Europe’s new tax on high-carbon imports is bad news for China
Last month, European lawmakers set the bloc’s climate goals in stone, legally committing to reduce net greenhouse emissions 55% below 1990 levels by 2030, and to reach net zero by 2050. Now they’re about to tackle the hard part: Agreeing on how to actually do that.
On July 14, the European Commission introduced a set of 12 proposals—that it’s calling “Fit for 55″—that legislators will debate and possibly approve over the next two years. They range from a total phaseout of gas-fueled cars, to tighter caps on emissions from power plants, vehicles, and farms, to new support for low-carbon aviation fuels, to a carbon tax on certain imports, to new measures to increase carbon uptake by forests. Overall, the package constitutes the world’s most detailed and ambitious set of climate change policies.

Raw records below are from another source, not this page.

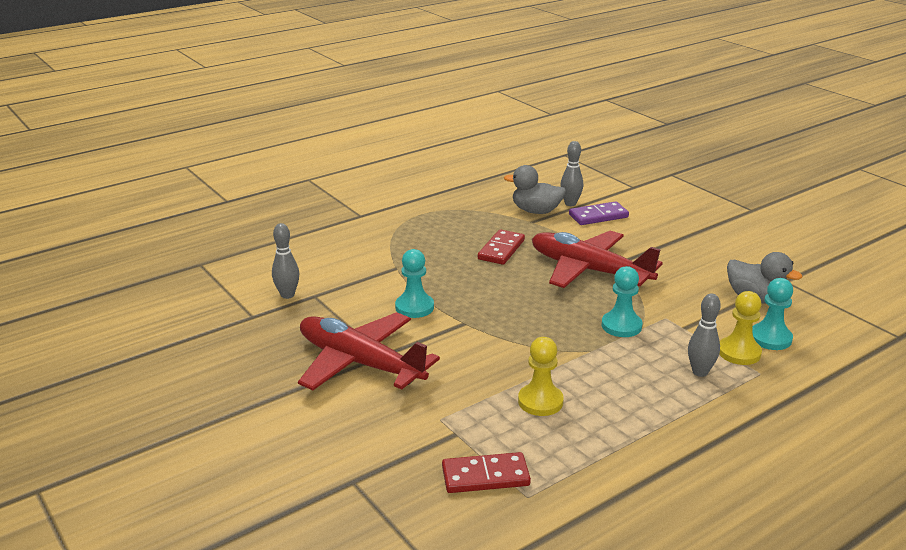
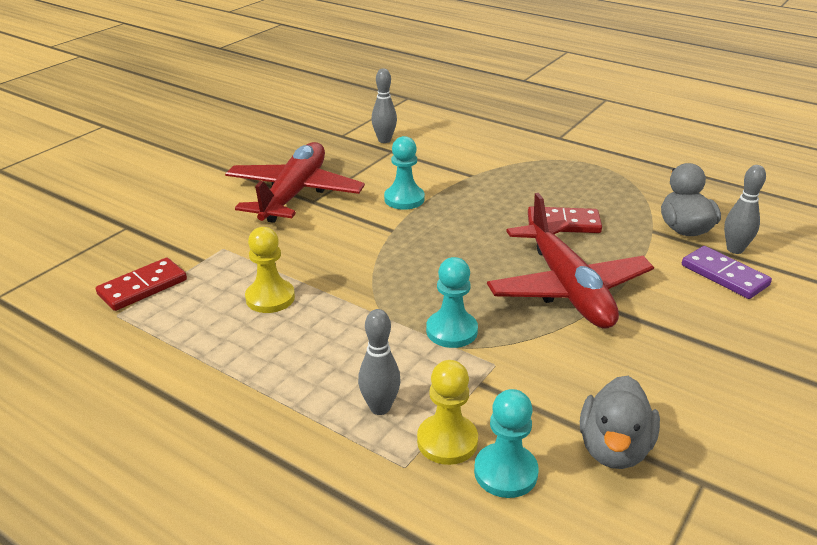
camera: 70 degrees right, 5 degrees up
red domino [442,452,531,493] -> red domino turned 75 degrees clockwise [96,258,187,311]
red plane [532,231,663,288] -> red plane turned 150 degrees clockwise [487,193,654,329]

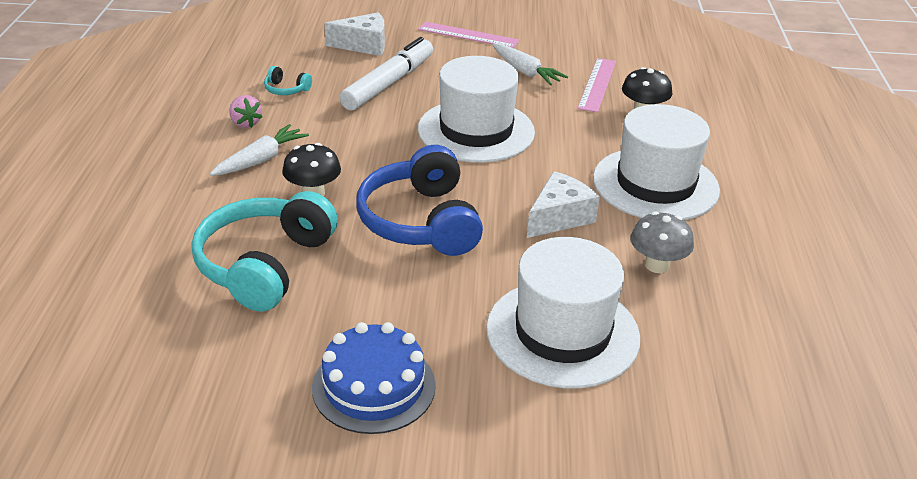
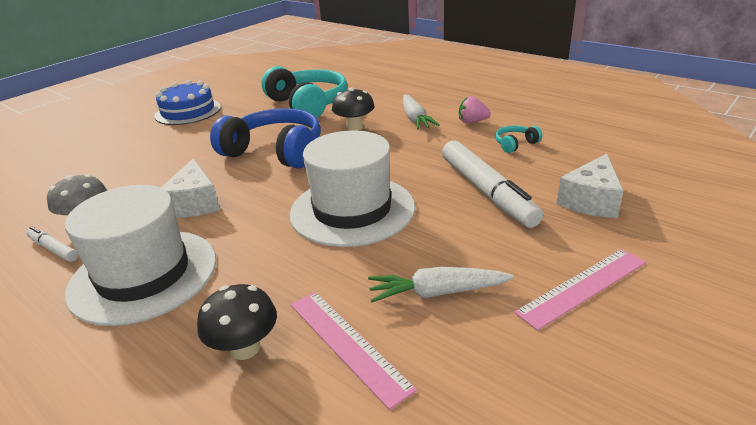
camera: 130 degrees right, 5 degrees down
white hat [486,237,640,389] -> none
none -> white marker [26,226,78,262]

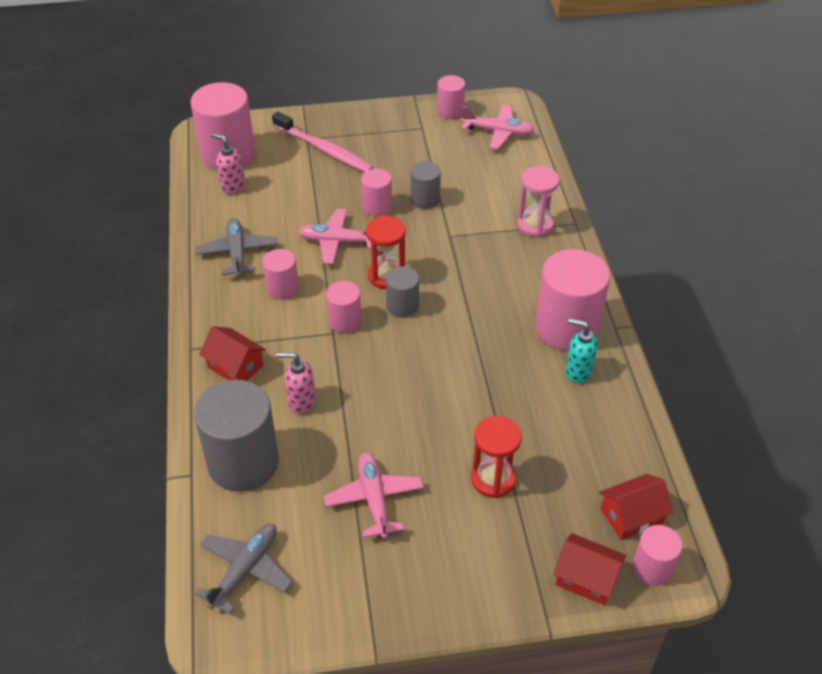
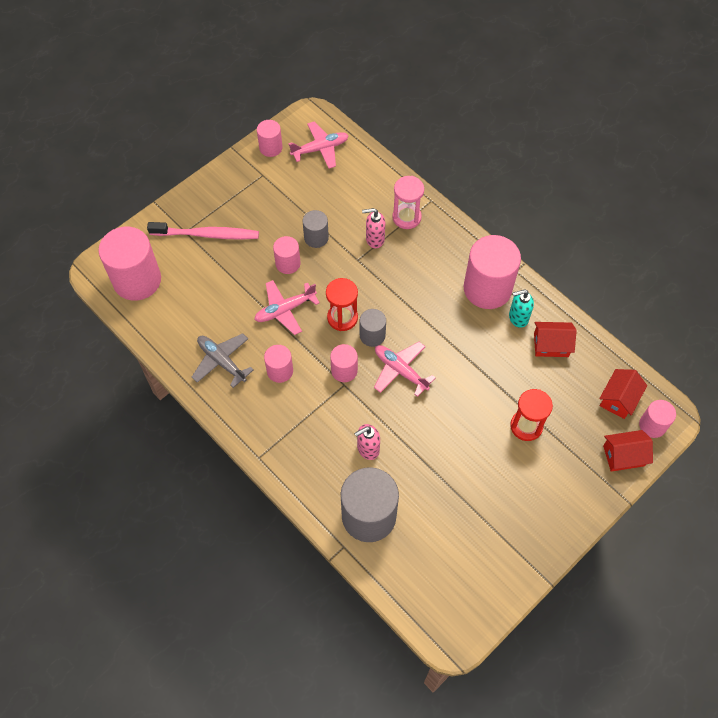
camera: 35 degrees left, 15 degrees up
grey plane [195,524,292,614] -> none
red house [199,326,266,381] -> red house moved to [534,322,577,357]
pink soap dispenser [211,133,245,194] -> pink soap dispenser moved to [362,208,385,248]
pink plane [324,452,424,539] -> pink plane moved to [374,342,435,397]

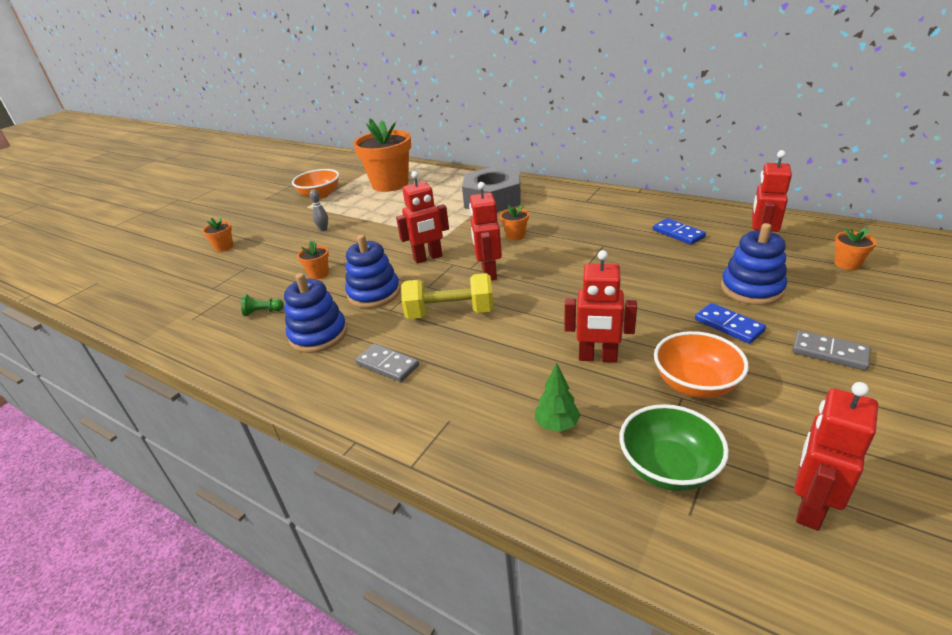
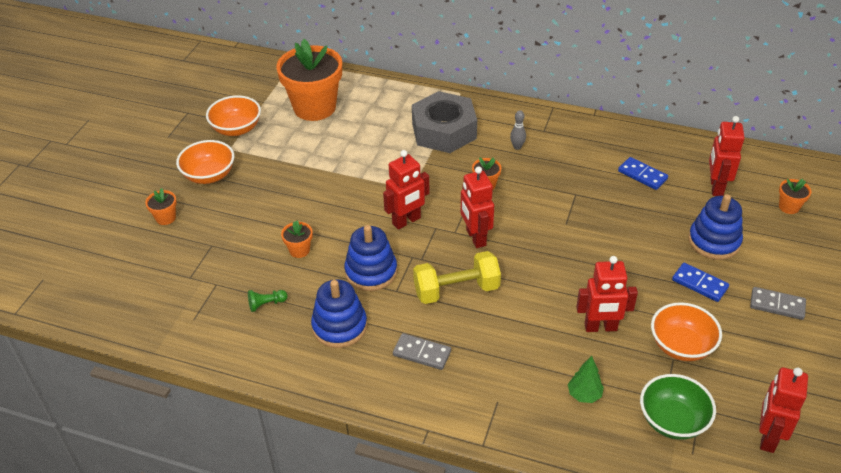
camera: 15 degrees left, 10 degrees up
grey bowling pin [310,190,328,231] -> grey bowling pin moved to [510,110,526,150]
none -> orange bowl [176,140,234,184]

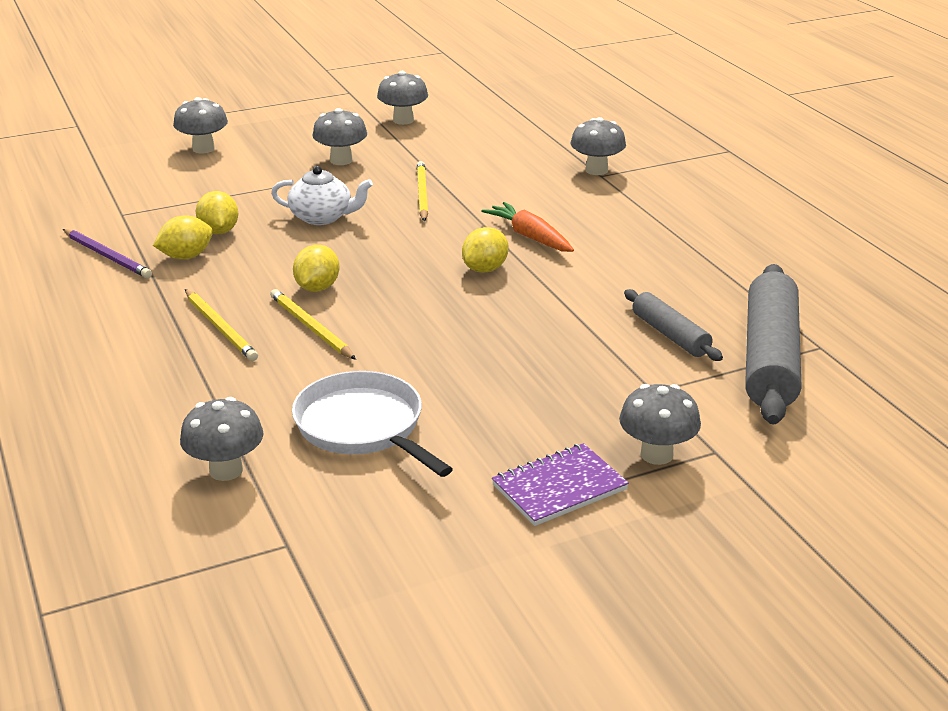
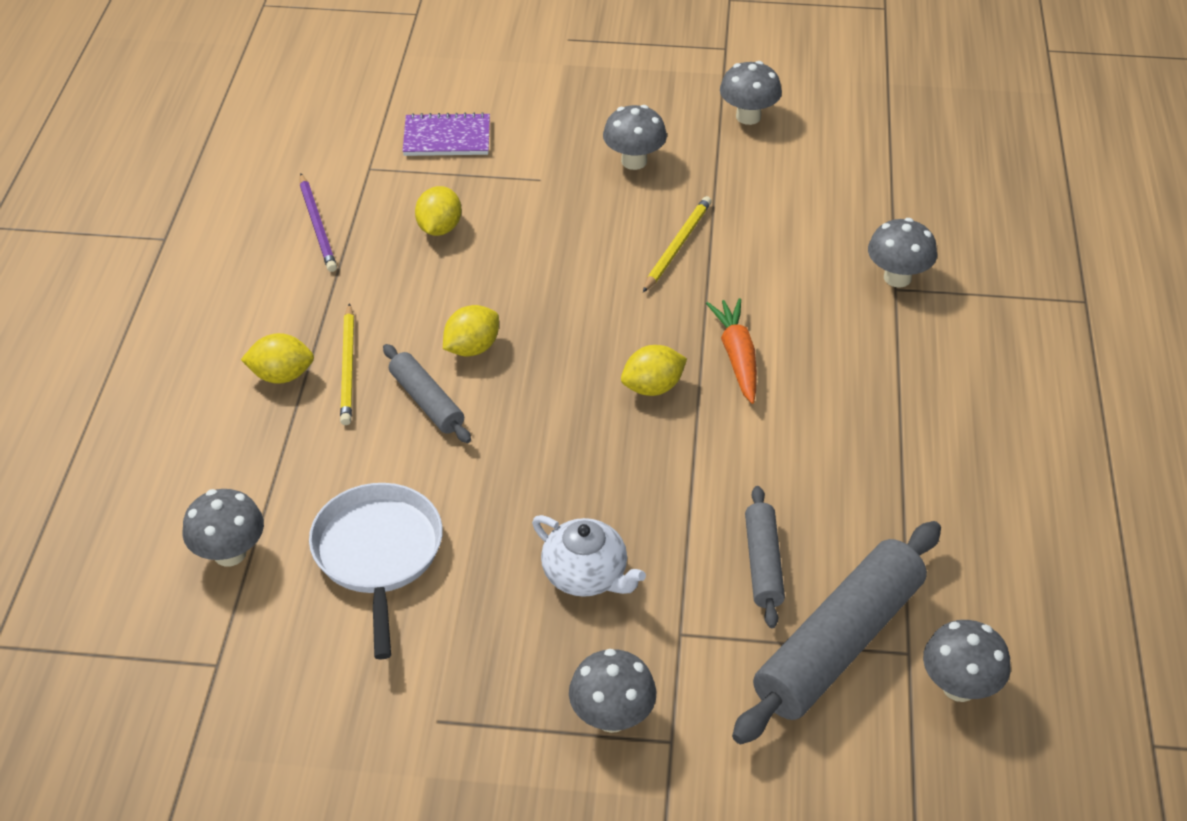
camera: 30 degrees right, 15 degrees up
yellow lemon [153,215,213,259] -> yellow lemon moved to [241,333,314,384]
grey mushroom [173,97,228,153] -> grey mushroom moved to [923,620,1011,702]
yellow pencil [270,289,356,360] -> grey rolling pin [383,344,471,443]
white teapot [271,166,373,225] -> white teapot moved to [532,515,646,597]
purple notebook [492,443,629,526] -> purple notebook moved to [402,112,490,156]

Overall, EU emissions are already declining, but far from fast enough, and emissions from transportation are still on the rise. Because the goal applies to the bloc as a whole, lawmakers will need to navigate a familiar but thorny divide between wealthier nations that are keen to plow full-steam ahead on climate action, and poorer ones that still rely heavily on fossil fuels. And they’ll need to decide how much support to channel to the former European colonies in Africa and elsewhere that are the most vulnerable to climate impacts.